→ **EXERCISE**: From the entries below, say how many lines carry the word "Natural", and give nothing but the number.

Start of EXTRACTED ENTRIES

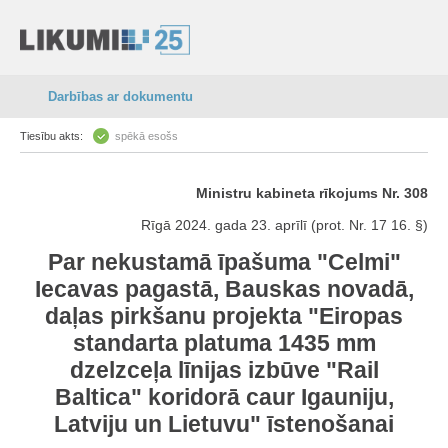
Darbības ar dokumentu
Tiesību akts:
spēkā esošs
Ministru kabineta rīkojums Nr. 308
Rīgā 2024. gada 23. aprīlī (prot. Nr. 17 16. §)
Par nekustamā īpašuma "Celmi"
Iecavas pagastā, Bauskas novadā,
daļas pirkšanu projekta "Eiropas
standarta platuma 1435 mm
dzelzceļa līnijas izbūve "Rail
Baltica" koridorā caur Igauniju,
Latviju un Lietuvu" īstenošanai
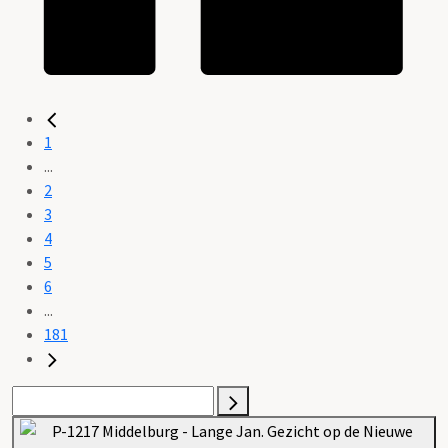
1
...
2
3
4
5
6
...
181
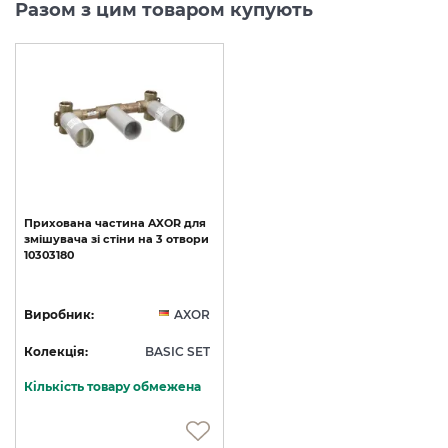
Разом з цим товаром купують
Прихована
частина
AXOR
для
змішувача
зі
стіни
на
3
отвори
10303180
Виробник:
AXOR
Колекція:
BASIC SET
Кількість товару обмежена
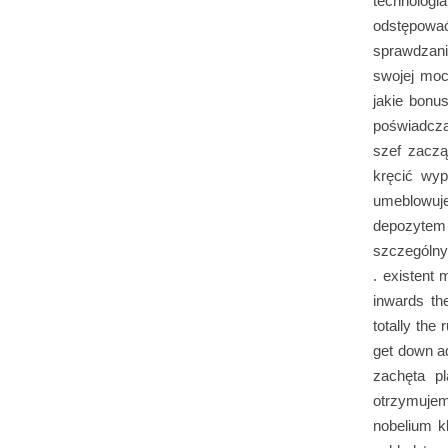
technolog
odstępować
sprawdzani
swojej moc
jakie bonu
poświadcza
szef zaczą
kręcić wyp
umeblowuj
depozytem 
szczególny
. existent 
inwards th
totally the
get down a
zachęta p
otrzymujem
nobelium k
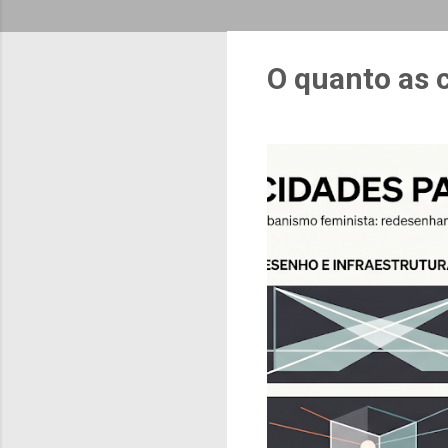
O quanto as 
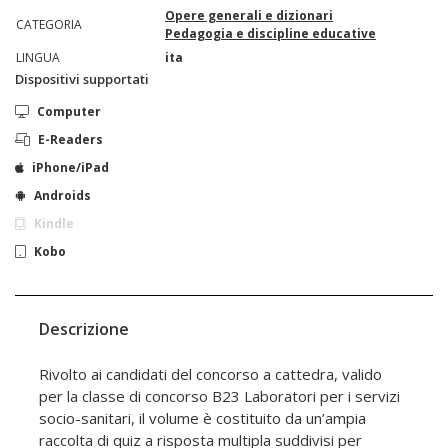
Opere generali e dizionari
CATEGORIA
Pedagogia e discipline educative
LINGUA
ita
Dispositivi supportati
Computer
E-Readers
iPhone/iPad
Androids
Kindle
Kobo
Descrizione
Rivolto ai candidati del concorso a cattedra, valido
per la classe di concorso B23 Laboratori per i servizi
socio-sanitari, il volume è costituito da un’ampia
raccolta di quiz a risposta multipla suddivisi per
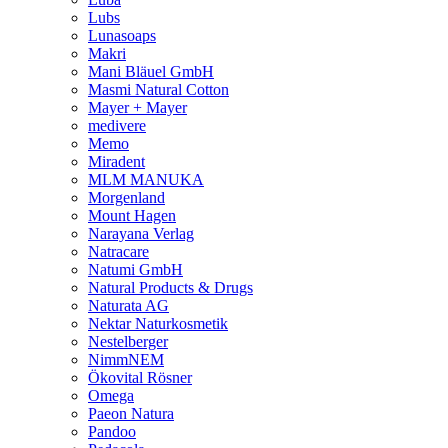
Lubs
Lunasoaps
Makri
Mani Bläuel GmbH
Masmi Natural Cotton
Mayer + Mayer
medivere
Memo
Miradent
MLM MANUKA
Morgenland
Mount Hagen
Narayana Verlag
Natracare
Natumi GmbH
Natural Products & Drugs
Naturata AG
Nektar Naturkosmetik
Nestelberger
NimmNEM
Ökovital Rösner
Omega
Paeon Natura
Pandoo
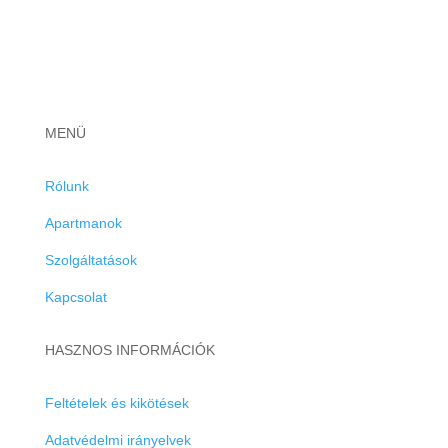
MENÜ
Rólunk
Apartmanok
Szolgáltatások
Kapcsolat
HASZNOS INFORMÁCIÓK
Feltételek és kikötések
Adatvédelmi irányelvek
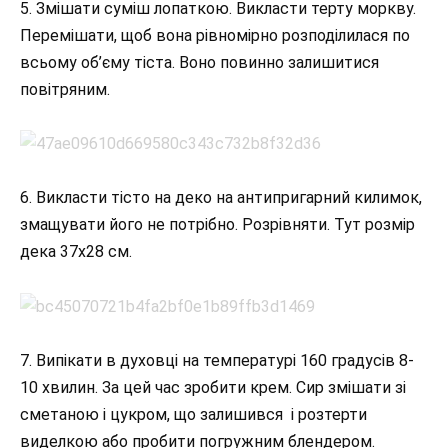
5. Змішати суміш лопаткою. Викласти терту моркву.
Перемішати, щоб вона рівномірно розподілилася по
всьому об’єму тіста. Воно повинно залишитися
повітряним.
6. Викласти тісто на деко на антипригарний килимок,
змащувати його не потрібно. Розрівняти. Тут розмір
дека 37х28 см.
7. Випікати в духовці на температурі 160 градусів 8-
10 хвилин. За цей час зробити крем. Сир змішати зі
сметаною і цукром, що залишився і розтерти
виделкою або пробити погружним блендером.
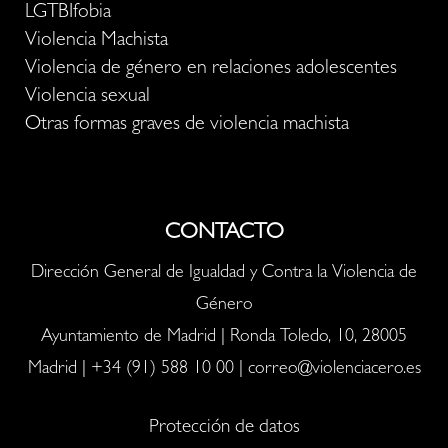
LGTBIfobia
Violencia Machista
Violencia de género en relaciones adolescentes
Violencia sexual
Otras formas graves de violencia machista
CONTACTO
Dirección General de Igualdad y Contra la Violencia de
Género
Ayuntamiento de Madrid | Ronda Toledo, 10, 28005
Madrid |
+34 (91) 588 10 00
|
correo@violenciacero.es
Protección de datos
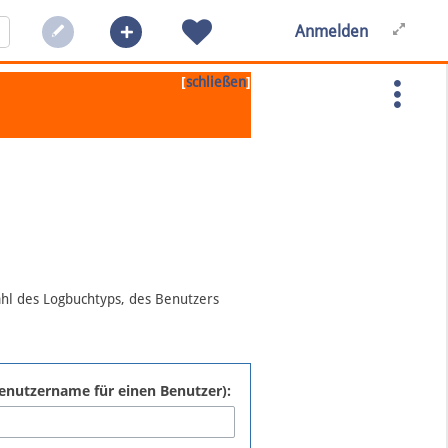
Anmelden
[
]
schließen
ahl des Logbuchtyps, des Benutzers
:Benutzername für einen Benutzer):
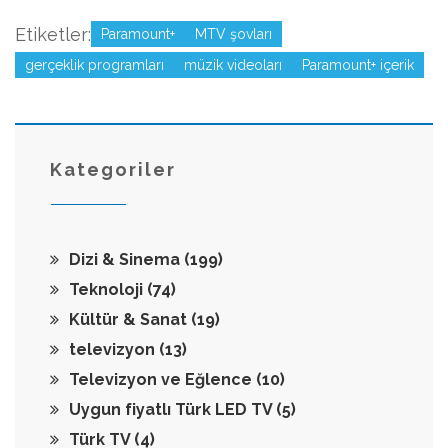
Etiketler:
Paramount+
MTV şovları
gerçeklik programları
müzik videoları
Paramount+ içerik
Kategoriler
Dizi & Sinema
(199)
Teknoloji
(74)
Kültür & Sanat
(19)
televizyon
(13)
Televizyon ve Eğlence
(10)
Uygun fiyatlı Türk LED TV
(5)
Türk TV
(4)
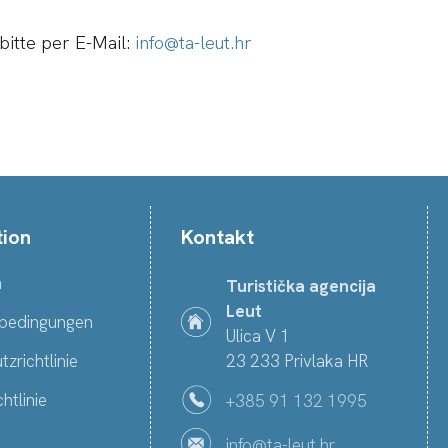
bitte per E-Mail:
info@ta-leut.hr
tion
Kontakt
m
Turistička agencija
Leut
bedingungen
Ulica V 1
zrichtlinie
23 233 Privlaka HR
htlinie
+385 91 132 1995
info@ta-leut.hr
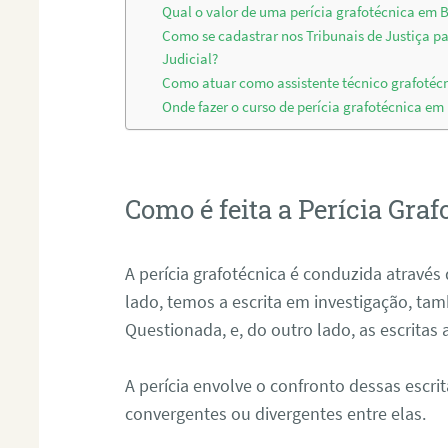
Qual o valor de uma perícia grafotécnica em
Como se cadastrar nos Tribunais de Justiça p
Judicial?
Como atuar como assistente técnico grafoté
Onde fazer o curso de perícia grafotécnica e
Como é feita a Perícia Graf
A perícia grafotécnica é conduzida atrav
lado, temos a escrita em investigação, t
Questionada, e, do outro lado, as escritas
A perícia envolve o confronto dessas escri
convergentes ou divergentes entre elas.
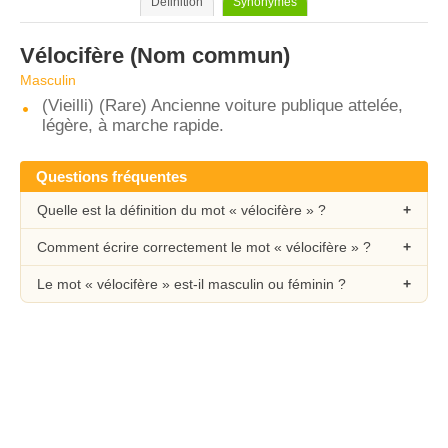
Définition
Synonymes
Vélocifère
(Nom commun)
Masculin
(Vieilli) (Rare) Ancienne voiture publique attelée,
légère, à marche rapide.
Questions fréquentes
Quelle est la définition du mot « vélocifère » ?
Comment écrire correctement le mot « vélocifère » ?
Le mot « vélocifère » est-il masculin ou féminin ?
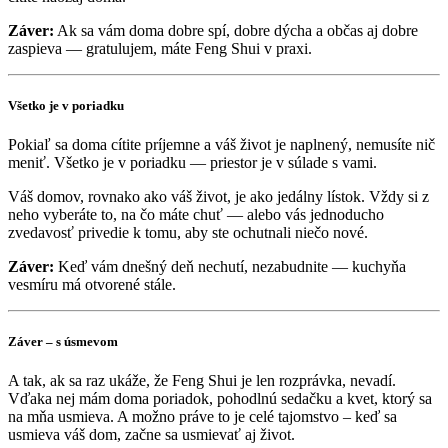
Záver:
Ak sa vám doma dobre spí, dobre dýcha a občas aj dobre
zaspieva — gratulujem, máte Feng Shui v praxi.
Všetko je v poriadku
Pokiaľ sa doma cítite príjemne a váš život je naplnený, nemusíte nič
meniť. Všetko je v poriadku — priestor je v súlade s vami.
Váš domov, rovnako ako váš život, je ako jedálny lístok. Vždy si z
neho vyberáte to, na čo máte chuť — alebo vás jednoducho
zvedavosť privedie k tomu, aby ste ochutnali niečo nové.
Záver:
Keď vám dnešný deň nechutí, nezabudnite — kuchyňa
vesmíru má otvorené stále.
Záver – s úsmevom
A tak, ak sa raz ukáže, že Feng Shui je len rozprávka, nevadí.
Vďaka nej mám doma poriadok, pohodlnú sedačku a kvet, ktorý sa
na mňa usmieva. A možno práve to je celé tajomstvo – keď sa
usmieva váš dom, začne sa usmievať aj život.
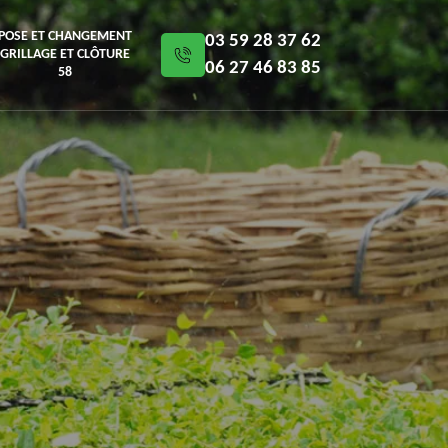
POSE ET CHANGEMENT
03 59 28 37 62
GRILLAGE ET CLÔTURE
06 27 46 83 85
58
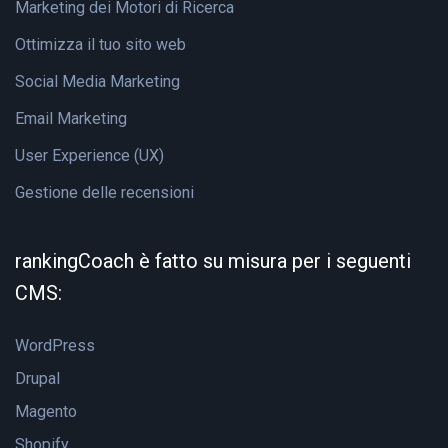
Marketing dei Motori di Ricerca
Ottimizza il tuo sito web
Social Media Marketing
Email Marketing
User Experience (UX)
Gestione delle recensioni
rankingCoach è fatto su misura per i seguenti
CMS:
WordPress
Drupal
Magento
Shopify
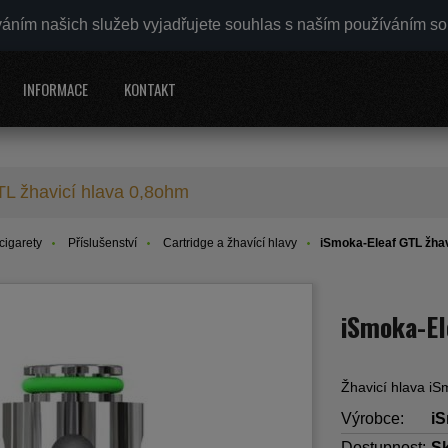
váním našich služeb vyjadřujete souhlas s naším používáním s
INFORMACE
KONTAKT
L žhavicí hlava 0,8ohm
cigarety
Příslušenství
Cartridge a žhavící hlavy
iSmoka-Eleaf GTL žhav
iSmoka-El
Žhavicí hlava i
Výrobce:
iS
Dostupnost:
S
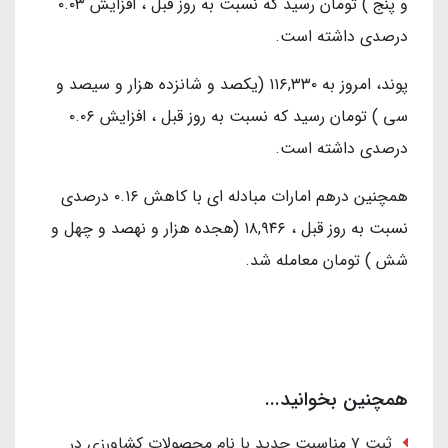
و پنج ) تومان رسید که نسبت به روز قبل ، افزایش ۰.۰۳
درصدی داشته است.
پوند، امروز به ۱۱۶,۳۳۰ (یکصد و شانزده هزار و سیصد و
سی ) تومان رسید که نسبت به روز قبل ، افزایش ۰.۰۶
درصدی داشته است.
همچنین درهم امارات مبادله ای با کاهش ۰.۱۶ درصدی
نسبت به روز قبل ، ۱۸,۹۴۶ (هجده هزار و نهصد و چهل و
شش ) تومان معامله شد.
همچنین بخوانید...
ثبت ۷ مناسبت جدید با نام محصولات کشاورزی در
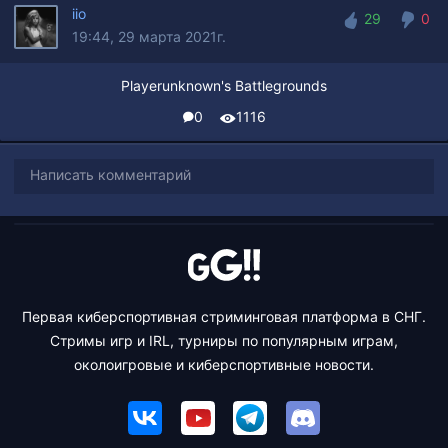
iio
29
0
19:44, 29 марта 2021г.
29
0
Playerunknown's Battlegrounds
0
1116
Написать комментарий
Первая киберспортивная стриминговая платформа в СНГ.
Стримы игр и IRL, турниры по популярным играм,
околоигровые и киберспортивные новости.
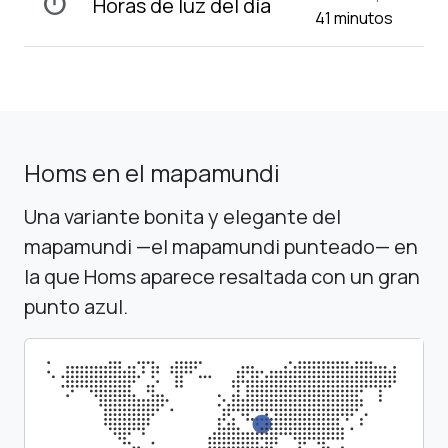
timer
Horas de luz del día
41 minutos
Homs en el mapamundi
Una variante bonita y elegante del
mapamundi —el mapamundi punteado— en
la que Homs aparece resaltada con un gran
punto azul.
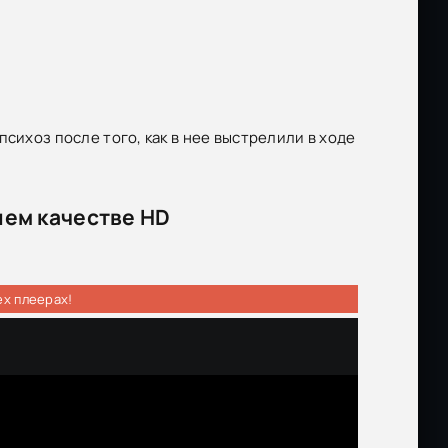
сихоз после того, как в нее выстрелили в ходе
шем качестве HD
ех плеерах!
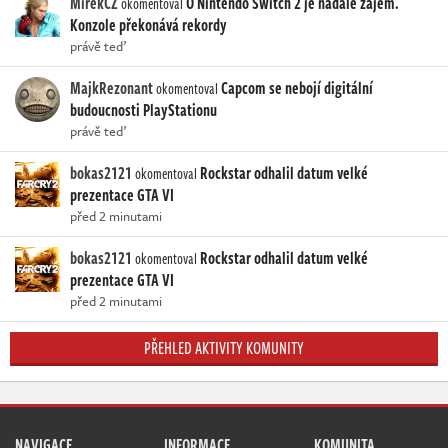
MirekCZ
O Nintendo Switch 2 je nadále zájem.
okomentoval
Konzole překonává rekordy
právě teď
MajkRezonant
Capcom se nebojí digitální
okomentoval
budoucnosti PlayStationu
právě teď
bokas2121
Rockstar odhalil datum velké
okomentoval
prezentace GTA VI
před 2 minutami
bokas2121
Rockstar odhalil datum velké
okomentoval
prezentace GTA VI
před 2 minutami
PŘEHLED AKTIVITY KOMUNITY
NAVIGACE
INFORMACE
KOMUNITA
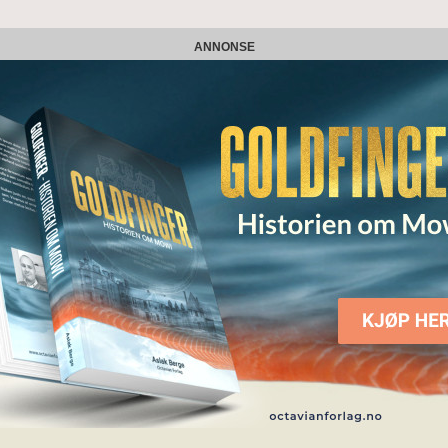
ANNONSE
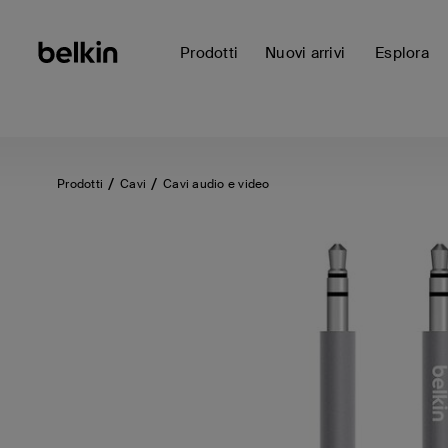
Prodotti
Nuovi arrivi
Esplora
Prodotti
Cavi
Cavi audio e video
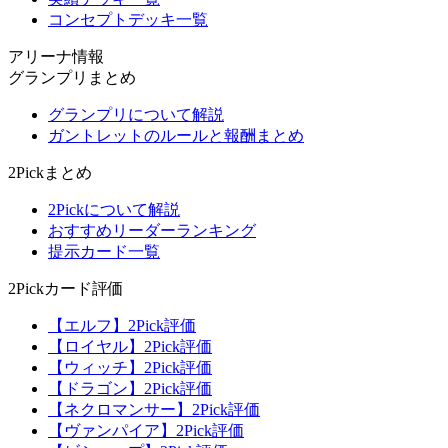
コンセプトデッキ一覧
アリーナ情報
グランプリまとめ
グランプリについて解説
ガントレットのルールと報酬まとめ
2Pickまとめ
2Pickについて解説
おすすめリーダーランキング
提示カード一覧
2Pickカード評価
【エルフ】2Pick評価
【ロイヤル】2Pick評価
【ウィッチ】2Pick評価
【ドラゴン】2Pick評価
【ネクロマンサー】2Pick評価
【ヴァンパイア】2Pick評価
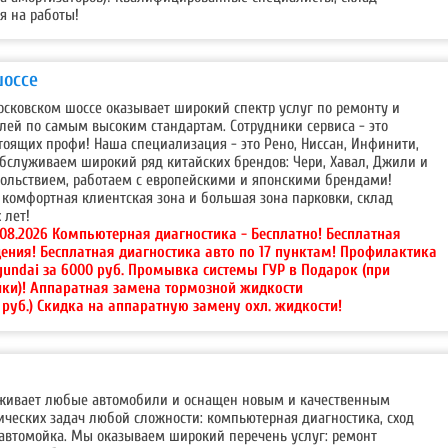
я на работы!
шоссе
осковском шоссе оказывает широкий спектр услуг по ремонту и
ей по самым высоким стандартам. Сотрудники сервиса - это
оящих профи! Наша специализация - это Рено, Ниссан, Инфинити,
бслуживаем широкий ряд китайских брендов: Чери, Хавал, Джили и
овольствием, работаем с европейскими и японскими брендами!
комфортная клиентская зона и большая зона парковки, склад
 лет!
.08.2026 Компьютерная диагностика - Бесплатно! Бесплатная
ения! Бесплатная диагностика авто по 17 пунктам! Профилактика
yundai за 6000 руб. Промывка системы ГУР в Подарок (при
йки)! Аппаратная замена тормозной жидкости
руб.) Скидка на аппаратную замену охл. жидкости!
уживает любые автомобили и оснащен новым и качественным
ческих задач любой сложности: компьютерная диагностика, сход
 автомойка. Мы оказываем широкий перечень услуг: ремонт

End of EXTRACTED ENTRIES

→ **PROBLEM SOLUTION**: 2